* **REQUIREMENT**: Your answer must be the exact lines below, starting with the line with "page that the browser has created." and going on through the line with "1. Sur la page", both included, with no pictures.

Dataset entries
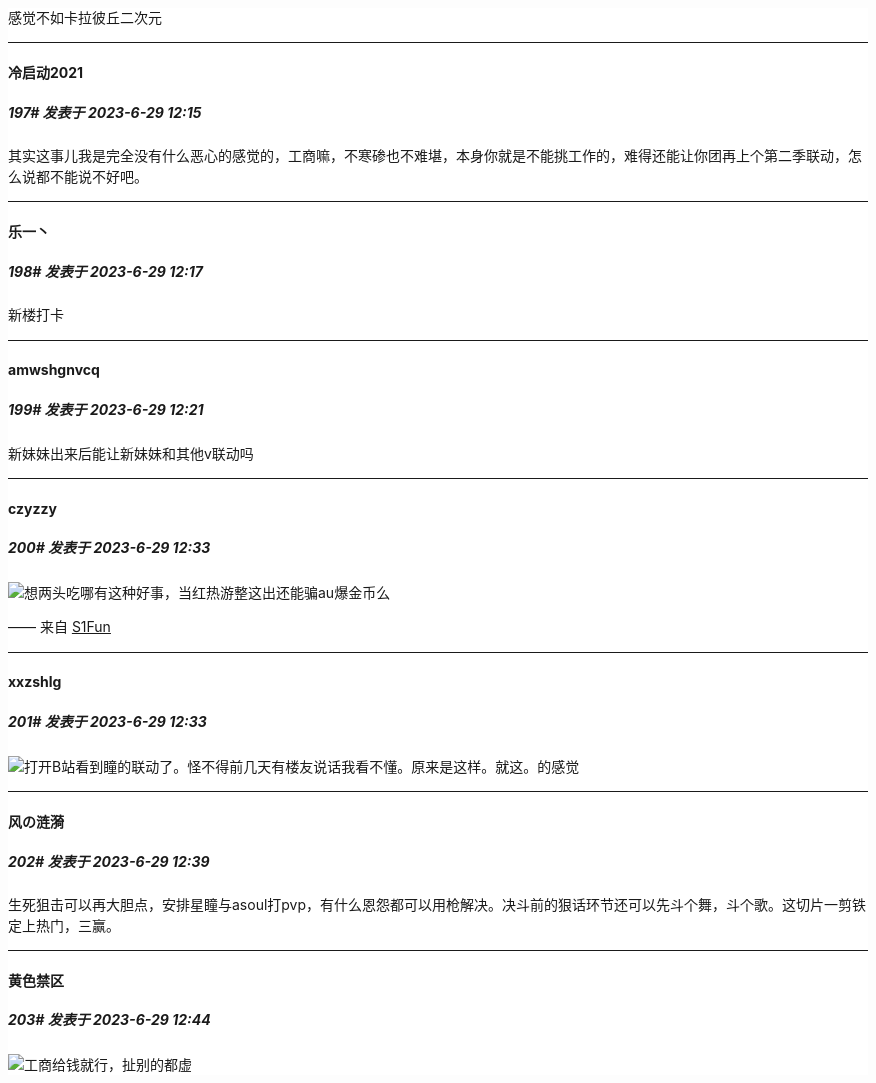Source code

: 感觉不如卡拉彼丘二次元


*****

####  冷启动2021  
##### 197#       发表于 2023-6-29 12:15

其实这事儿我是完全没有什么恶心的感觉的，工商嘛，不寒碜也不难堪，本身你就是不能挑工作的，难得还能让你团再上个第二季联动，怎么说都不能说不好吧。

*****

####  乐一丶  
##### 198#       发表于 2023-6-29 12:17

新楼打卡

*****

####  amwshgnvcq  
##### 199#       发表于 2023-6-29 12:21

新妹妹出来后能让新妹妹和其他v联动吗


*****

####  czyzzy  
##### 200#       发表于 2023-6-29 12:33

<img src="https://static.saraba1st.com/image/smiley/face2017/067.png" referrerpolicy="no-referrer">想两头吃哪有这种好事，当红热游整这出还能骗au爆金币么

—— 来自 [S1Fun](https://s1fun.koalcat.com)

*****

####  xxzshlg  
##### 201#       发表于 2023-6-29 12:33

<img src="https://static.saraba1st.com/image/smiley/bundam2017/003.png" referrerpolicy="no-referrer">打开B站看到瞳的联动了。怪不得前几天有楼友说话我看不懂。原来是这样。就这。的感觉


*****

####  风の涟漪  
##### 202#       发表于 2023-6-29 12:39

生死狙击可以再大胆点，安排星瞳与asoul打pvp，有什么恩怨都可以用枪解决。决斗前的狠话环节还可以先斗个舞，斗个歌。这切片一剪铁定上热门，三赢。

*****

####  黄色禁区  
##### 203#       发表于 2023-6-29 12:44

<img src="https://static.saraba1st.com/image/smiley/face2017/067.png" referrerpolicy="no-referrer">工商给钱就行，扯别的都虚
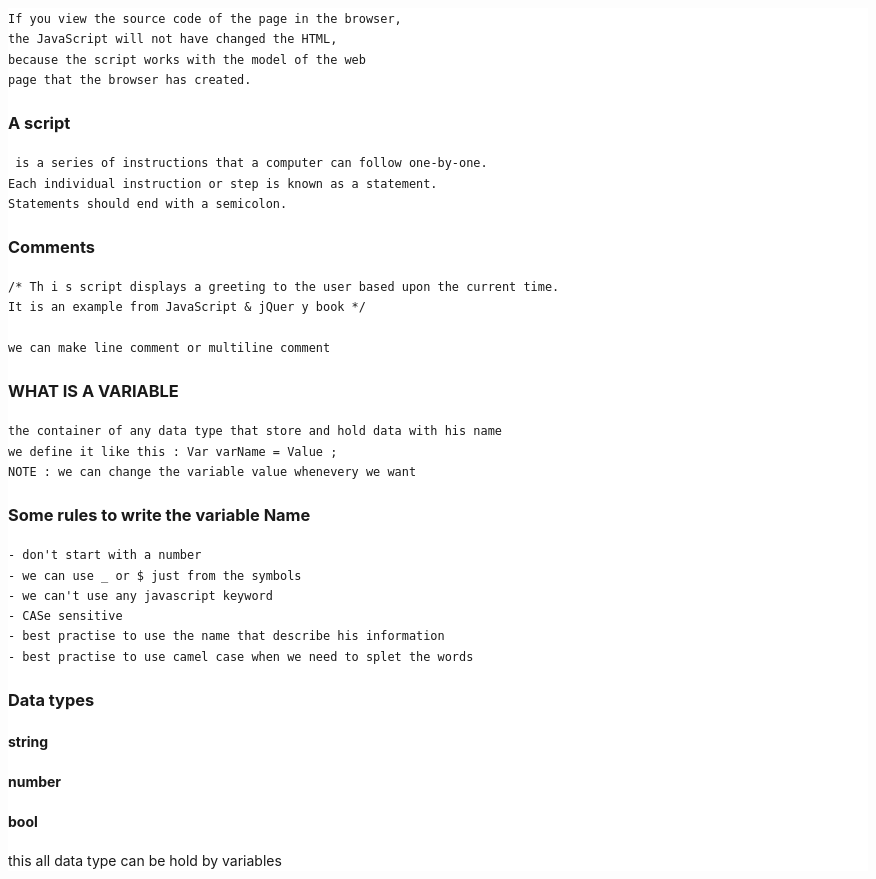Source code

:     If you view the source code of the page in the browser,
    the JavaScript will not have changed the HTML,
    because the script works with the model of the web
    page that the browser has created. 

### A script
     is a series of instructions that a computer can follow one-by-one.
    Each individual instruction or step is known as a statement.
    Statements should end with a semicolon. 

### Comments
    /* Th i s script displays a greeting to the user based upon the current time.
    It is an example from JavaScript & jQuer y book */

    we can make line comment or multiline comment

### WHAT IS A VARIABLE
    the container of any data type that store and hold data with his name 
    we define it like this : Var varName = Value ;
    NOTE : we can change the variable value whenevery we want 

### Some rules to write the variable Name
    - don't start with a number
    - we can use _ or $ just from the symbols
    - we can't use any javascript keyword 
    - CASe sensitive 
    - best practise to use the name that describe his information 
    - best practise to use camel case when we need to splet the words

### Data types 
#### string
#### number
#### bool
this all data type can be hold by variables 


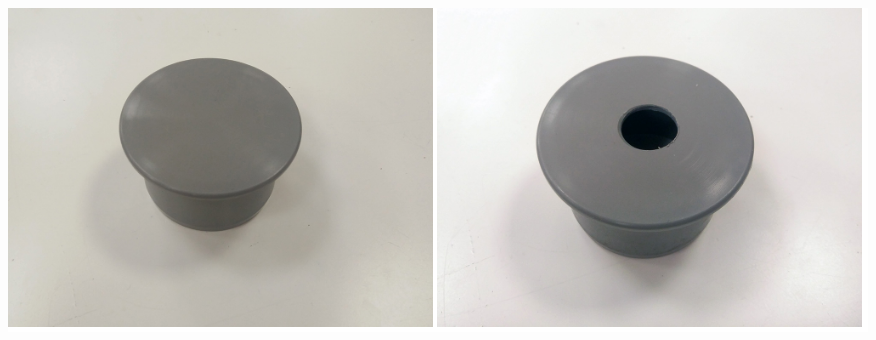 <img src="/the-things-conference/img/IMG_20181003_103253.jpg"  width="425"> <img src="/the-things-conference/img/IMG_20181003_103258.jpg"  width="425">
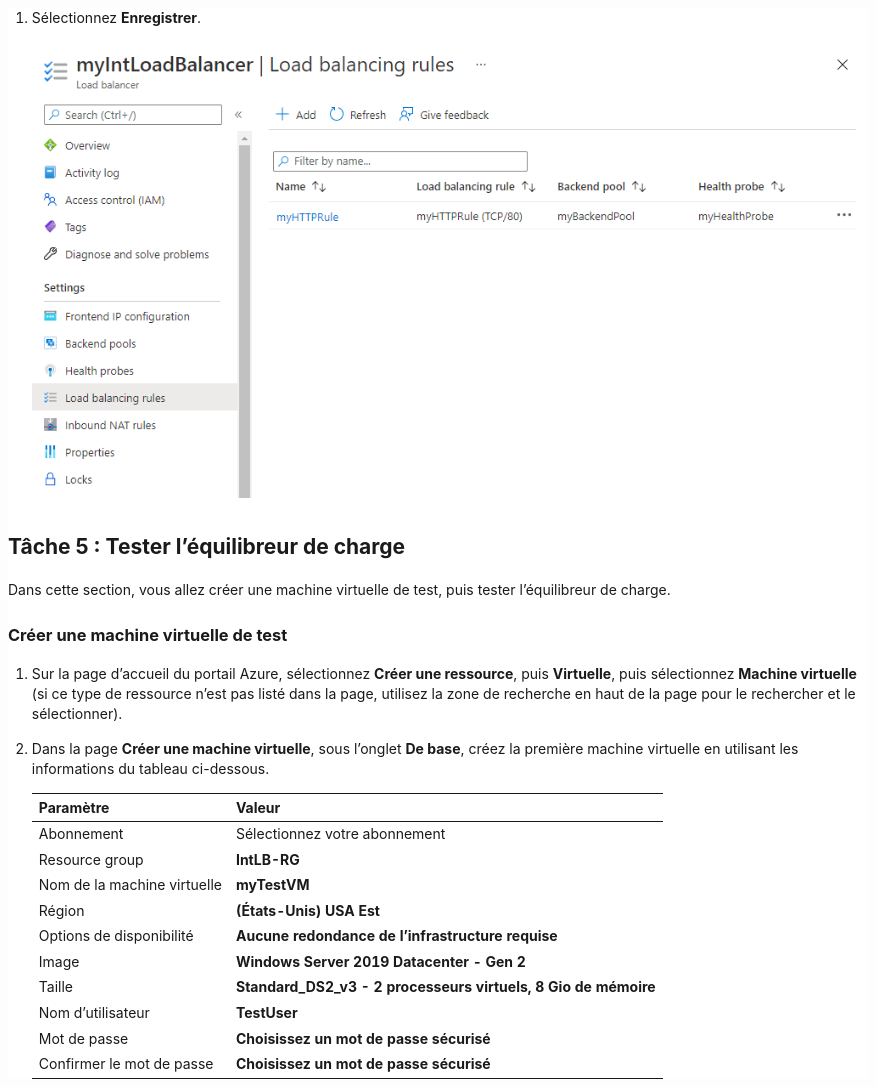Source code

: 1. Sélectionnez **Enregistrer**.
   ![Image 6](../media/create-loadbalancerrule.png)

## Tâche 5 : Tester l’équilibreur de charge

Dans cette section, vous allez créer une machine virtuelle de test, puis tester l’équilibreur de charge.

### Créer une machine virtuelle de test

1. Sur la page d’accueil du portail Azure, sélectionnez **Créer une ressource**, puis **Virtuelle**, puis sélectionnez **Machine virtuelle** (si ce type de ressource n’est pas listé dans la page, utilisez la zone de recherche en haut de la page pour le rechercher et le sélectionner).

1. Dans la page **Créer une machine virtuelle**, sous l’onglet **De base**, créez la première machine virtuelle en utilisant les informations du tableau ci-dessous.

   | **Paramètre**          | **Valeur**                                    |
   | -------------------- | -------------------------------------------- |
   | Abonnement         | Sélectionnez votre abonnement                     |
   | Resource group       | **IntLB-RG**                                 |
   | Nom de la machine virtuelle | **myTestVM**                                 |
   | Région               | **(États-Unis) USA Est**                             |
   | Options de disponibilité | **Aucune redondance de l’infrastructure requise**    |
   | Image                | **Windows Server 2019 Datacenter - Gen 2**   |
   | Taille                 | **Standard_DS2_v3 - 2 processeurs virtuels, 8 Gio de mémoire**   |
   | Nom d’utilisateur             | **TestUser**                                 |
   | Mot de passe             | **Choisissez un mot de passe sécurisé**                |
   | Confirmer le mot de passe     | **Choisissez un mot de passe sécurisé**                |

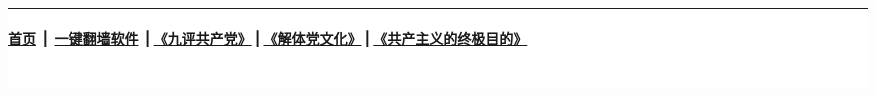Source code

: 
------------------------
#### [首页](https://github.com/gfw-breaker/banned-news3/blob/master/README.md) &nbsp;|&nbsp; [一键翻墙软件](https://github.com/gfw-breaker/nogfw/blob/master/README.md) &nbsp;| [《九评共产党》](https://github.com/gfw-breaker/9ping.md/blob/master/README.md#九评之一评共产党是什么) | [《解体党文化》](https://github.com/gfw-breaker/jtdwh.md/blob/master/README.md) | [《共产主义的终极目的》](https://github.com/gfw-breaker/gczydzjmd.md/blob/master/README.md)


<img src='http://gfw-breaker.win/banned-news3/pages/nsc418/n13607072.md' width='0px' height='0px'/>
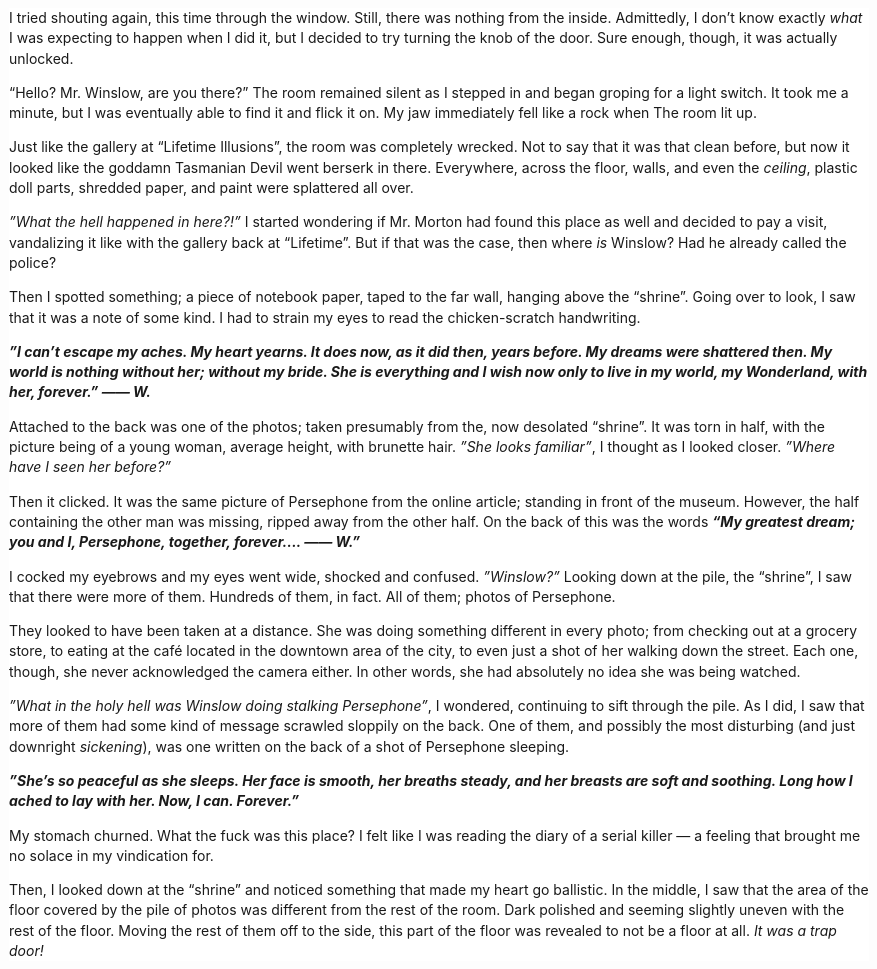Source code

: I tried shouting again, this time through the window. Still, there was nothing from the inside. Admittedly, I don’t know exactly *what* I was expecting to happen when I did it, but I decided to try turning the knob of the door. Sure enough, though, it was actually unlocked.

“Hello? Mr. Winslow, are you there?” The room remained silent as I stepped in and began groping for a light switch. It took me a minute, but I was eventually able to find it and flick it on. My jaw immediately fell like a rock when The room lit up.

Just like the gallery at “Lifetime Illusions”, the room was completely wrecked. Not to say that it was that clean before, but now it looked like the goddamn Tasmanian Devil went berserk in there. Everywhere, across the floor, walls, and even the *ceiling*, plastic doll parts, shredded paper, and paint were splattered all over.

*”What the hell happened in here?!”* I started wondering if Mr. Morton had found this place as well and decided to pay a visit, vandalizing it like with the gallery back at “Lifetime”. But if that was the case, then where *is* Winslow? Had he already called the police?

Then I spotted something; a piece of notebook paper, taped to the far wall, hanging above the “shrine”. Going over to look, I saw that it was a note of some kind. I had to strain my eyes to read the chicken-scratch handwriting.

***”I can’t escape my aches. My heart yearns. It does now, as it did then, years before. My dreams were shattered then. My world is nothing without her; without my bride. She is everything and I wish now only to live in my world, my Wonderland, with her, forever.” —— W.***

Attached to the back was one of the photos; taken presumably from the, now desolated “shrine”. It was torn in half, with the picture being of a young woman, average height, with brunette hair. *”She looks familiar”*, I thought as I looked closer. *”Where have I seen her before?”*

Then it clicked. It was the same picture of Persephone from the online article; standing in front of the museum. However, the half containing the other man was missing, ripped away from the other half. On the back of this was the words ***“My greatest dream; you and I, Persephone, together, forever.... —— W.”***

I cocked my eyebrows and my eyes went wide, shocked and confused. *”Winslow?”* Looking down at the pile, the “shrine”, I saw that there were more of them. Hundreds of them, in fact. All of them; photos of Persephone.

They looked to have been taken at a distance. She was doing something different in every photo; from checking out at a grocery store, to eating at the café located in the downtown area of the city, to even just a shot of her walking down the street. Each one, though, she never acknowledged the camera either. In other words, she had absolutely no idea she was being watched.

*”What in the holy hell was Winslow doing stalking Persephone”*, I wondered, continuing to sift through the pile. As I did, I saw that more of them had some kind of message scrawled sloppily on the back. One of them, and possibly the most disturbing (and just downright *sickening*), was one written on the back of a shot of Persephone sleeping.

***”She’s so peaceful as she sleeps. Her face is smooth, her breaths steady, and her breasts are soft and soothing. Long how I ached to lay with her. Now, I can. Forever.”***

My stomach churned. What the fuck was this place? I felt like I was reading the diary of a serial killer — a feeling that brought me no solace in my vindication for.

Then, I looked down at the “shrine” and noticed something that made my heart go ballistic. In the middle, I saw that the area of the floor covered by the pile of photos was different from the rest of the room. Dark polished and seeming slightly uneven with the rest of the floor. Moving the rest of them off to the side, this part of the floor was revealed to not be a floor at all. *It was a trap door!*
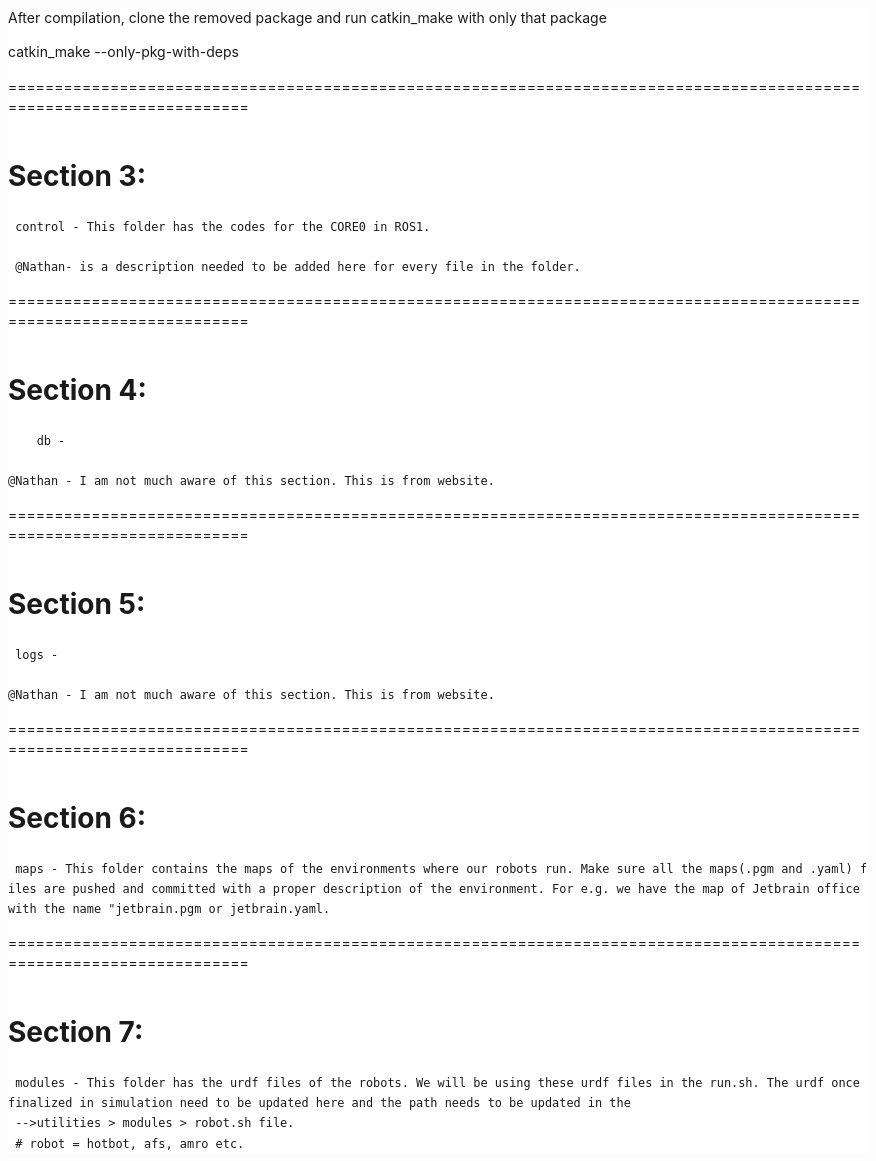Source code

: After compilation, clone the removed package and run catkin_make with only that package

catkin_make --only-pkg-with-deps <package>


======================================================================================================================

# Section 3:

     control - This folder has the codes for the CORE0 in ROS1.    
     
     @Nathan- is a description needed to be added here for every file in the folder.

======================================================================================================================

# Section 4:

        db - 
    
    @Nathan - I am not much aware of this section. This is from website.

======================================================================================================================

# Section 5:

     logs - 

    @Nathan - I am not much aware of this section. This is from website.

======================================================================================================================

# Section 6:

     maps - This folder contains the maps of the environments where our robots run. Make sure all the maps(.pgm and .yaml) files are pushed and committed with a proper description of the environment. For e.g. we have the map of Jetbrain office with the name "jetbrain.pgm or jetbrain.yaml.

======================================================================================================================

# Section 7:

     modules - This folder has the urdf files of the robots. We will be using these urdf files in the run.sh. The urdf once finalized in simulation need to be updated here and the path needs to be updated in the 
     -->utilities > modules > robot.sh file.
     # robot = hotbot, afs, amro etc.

* **TASK SOLUTION**:
    page that the browser has created. 

### A script
     is a series of instructions that a computer can follow one-by-one.
    Each individual instruction or step is known as a statement.
    Statements should end with a semicolon. 

### Comments
    /* Th i s script displays a greeting to the user based upon the current time.
    It is an example from JavaScript & jQuer y book */

    we can make line comment or multiline comment

### WHAT IS A VARIABLE
    the container of any data type that store and hold data with his name 
    we define it like this : Var varName = Value ;
    NOTE : we can change the variable value whenevery we want 

### Some rules to write the variable Name
    - don't start with a number
    - we can use _ or $ just from the symbols
    - we can't use any javascript keyword 
    - CASe sensitive 
    - best practise to use the name that describe his information 
    - best practise to use camel case when we need to splet the words

### Data types 
#### string
#### number
#### bool
this all data type can be hold by variables 


 <img src="/the-things-conference/img/IMG_20181003_103253.jpg"  width="425"> <img src="/the-things-conference/img/IMG_20181003_103258.jpg"  width="425">
Source code

: 1. Sélectionnez **Enregistrer**.
   ![Image 6](../media/create-loadbalancerrule.png)

## Tâche 5 : Tester l’équilibreur de charge

Dans cette section, vous allez créer une machine virtuelle de test, puis tester l’équilibreur de charge.

### Créer une machine virtuelle de test

1. Sur la page d’accueil du portail Azure, sélectionnez **Créer une ressource**, puis **Virtuelle**, puis sélectionnez **Machine virtuelle** (si ce type de ressource n’est pas listé dans la page, utilisez la zone de recherche en haut de la page pour le rechercher et le sélectionner).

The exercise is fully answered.